The 2016-2017 school year will be remembered as one in which national and international discourse focused on competing visions for how best to improve the world. As an educational institution that has been driven for 51 years by the value of tikkun olam, this environment motivated us to consider important questions: How can we ensure that our students will take an interest in the world around them, without telling them what to think? How can we inspire students and alumni to take action to repair the world, without simply prescribing what this action ought to be?

My colleagues and I recently received an email that reaffirmed a core principle of our educational program: that enduring values — those that will transform the world in an immediate, positive, and abiding way — are most effectively instilled not merely through didactic instruction, but through memorable, lived experience.

The note was from a Schechter Westchester alumna, studying in her first year at a major university. She was writing in the days following several widely-publicized acts of anti-Semitism, including bomb threats and the desecration of Jewish cemeteries. She reached out, unsolicited, to tell us that she had been deeply affected by the defacement of headstones at a particular cemetery near her campus, and that she had volunteered through the campus Hillel to clean up, identify stones, and help families locate the graves of their loved ones.

This commitment to honoring the dignity of the deceased, one of the most powerful mitzvot in our tradition, was, of course, inspiring. What induced even more pride in our faculty, however, was our alumna’s statement that her sense of obligation was motivated by our school’s relentless commitment to “take hardships faced by our community and turn them into lessons.” Reflecting on her ninth- and twelfth-grade trips to aid the Hebrew Free Burial Association, she noted that on two separate occasions, the school “found it important enough to take us out of school for the day to help clean up a Jewish cemetery … to learn the value of community service, the respect deserved by those in our community who have passed, and the importance of maintaining a holy space for them and their grieving families.”

She then went on to recall the time that her class had spent in Poland as part of our eight-week, capstone Lev v’Nefesh senior experience. The trip is intended to help students understand the vibrant Jewish life that existed in Poland for eight centuries, experience firsthand the horrors of the Shoah, and bear witness to the small but inspiring renaissance of Jewish commitment that is now taking place there. She remembered our visits to pre-Holocaust Jewish cemeteries in Krakow and Warsaw, and the way in which her guides “showed the violence and the hatred used to break the headstones and to take away the names of those that were buried there so that they could not be remembered.” She then stated, in a line that evoked tears from some readers, that “it is because of what our school taught me through showing me both the destruction and the restoration possible in these holy places that I knew it was my duty as a member of the larger Jewish community to volunteer in any way I can.” 

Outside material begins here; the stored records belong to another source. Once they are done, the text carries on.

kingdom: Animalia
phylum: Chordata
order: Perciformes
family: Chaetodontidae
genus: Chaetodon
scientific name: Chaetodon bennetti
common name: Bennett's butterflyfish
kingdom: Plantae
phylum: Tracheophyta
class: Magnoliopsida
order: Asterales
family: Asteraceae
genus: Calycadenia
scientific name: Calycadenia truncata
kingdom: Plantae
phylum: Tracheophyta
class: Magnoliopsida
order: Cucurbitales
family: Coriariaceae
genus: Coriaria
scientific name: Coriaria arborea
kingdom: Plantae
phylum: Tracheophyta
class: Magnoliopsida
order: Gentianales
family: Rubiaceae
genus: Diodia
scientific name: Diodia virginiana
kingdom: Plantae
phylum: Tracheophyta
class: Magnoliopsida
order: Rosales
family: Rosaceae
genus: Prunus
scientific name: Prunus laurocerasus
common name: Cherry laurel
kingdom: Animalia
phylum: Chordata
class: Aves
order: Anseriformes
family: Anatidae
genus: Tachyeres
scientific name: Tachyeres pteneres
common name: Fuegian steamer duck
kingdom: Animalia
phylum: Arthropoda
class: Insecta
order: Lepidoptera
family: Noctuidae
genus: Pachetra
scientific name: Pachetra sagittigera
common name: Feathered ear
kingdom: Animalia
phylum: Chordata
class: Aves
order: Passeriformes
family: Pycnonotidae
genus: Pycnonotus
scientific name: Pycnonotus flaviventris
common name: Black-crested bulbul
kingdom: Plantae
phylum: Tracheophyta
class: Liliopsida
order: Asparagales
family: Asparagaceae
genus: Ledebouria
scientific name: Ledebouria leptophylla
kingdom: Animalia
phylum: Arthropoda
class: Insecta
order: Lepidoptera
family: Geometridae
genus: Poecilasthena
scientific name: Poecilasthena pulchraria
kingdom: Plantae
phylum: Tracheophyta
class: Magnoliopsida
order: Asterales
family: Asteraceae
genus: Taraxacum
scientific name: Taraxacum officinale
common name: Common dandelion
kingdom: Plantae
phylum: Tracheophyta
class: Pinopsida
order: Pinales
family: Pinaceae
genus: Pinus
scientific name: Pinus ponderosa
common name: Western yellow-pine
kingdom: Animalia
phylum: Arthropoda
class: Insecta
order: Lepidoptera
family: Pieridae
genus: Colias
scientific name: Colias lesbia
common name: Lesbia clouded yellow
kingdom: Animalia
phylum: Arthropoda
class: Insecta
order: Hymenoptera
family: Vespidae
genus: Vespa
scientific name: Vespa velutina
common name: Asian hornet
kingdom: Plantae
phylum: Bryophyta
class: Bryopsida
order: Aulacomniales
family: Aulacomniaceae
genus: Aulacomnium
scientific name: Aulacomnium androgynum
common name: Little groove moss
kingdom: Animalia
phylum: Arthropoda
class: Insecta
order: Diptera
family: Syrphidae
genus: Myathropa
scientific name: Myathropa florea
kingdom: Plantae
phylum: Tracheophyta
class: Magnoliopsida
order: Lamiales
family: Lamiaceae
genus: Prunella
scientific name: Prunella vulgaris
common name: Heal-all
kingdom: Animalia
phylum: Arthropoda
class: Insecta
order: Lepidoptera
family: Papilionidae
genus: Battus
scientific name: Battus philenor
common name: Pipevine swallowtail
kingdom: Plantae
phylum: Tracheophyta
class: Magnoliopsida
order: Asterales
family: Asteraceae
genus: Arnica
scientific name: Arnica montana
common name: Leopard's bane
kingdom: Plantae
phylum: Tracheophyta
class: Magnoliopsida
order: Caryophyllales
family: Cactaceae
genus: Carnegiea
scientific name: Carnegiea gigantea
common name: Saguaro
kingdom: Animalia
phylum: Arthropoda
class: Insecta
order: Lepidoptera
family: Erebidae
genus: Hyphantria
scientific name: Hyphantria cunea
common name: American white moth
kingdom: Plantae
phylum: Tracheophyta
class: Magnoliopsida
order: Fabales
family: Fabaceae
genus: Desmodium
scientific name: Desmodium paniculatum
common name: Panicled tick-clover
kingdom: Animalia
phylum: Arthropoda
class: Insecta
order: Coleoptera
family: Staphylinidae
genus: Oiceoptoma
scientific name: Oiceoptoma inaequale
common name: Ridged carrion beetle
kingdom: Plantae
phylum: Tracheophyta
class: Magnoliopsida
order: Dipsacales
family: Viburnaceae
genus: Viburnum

To be sure, the world of the future will be shaped by leaders with expertise in the traditional classroom and laboratory disciplines: humanities, sciences, arts, and engineering. Schechter Westchester’s students and graduates are excelling in these areas more than ever due to innovative programs that we have recently instituted in technology, entrepreneurship, literature, studio art, and Judaic studies. Perhaps even more important than content expertise, though, is the intuition to improve society and rectify wrongs — to take action when passivity is an available option. As the Mishnah teaches us (Avot 2:6), in a place in which there are few people willing to step up to do what is right, one must strive to be such a person.

Such intuition can indeed be inculcated in young people, and doing so is a crucial element of Schechter Westchester’s program. Critical thinking and analysis are the central skills of the 21st century, but these skills in and of themselves are often insufficient. Through our experiential tikkun olam programming, we are conditioning students to utilize these skills to identify a need and respond to it out of passion, instinct, a sense of justice, and an awareness of history. 

Our ultimate mission is not explicitly to tell students what to think or how to act, but rather to instill the values that will inspire them to navigate an increasingly complex world with confidence and a moral imperative to make it a better place. Every once in a while, an email brings with it an affirming reminder of the power that our programming — both inside and outside the classroom — has to shape young lives and bring about success in this area of sacred responsibility.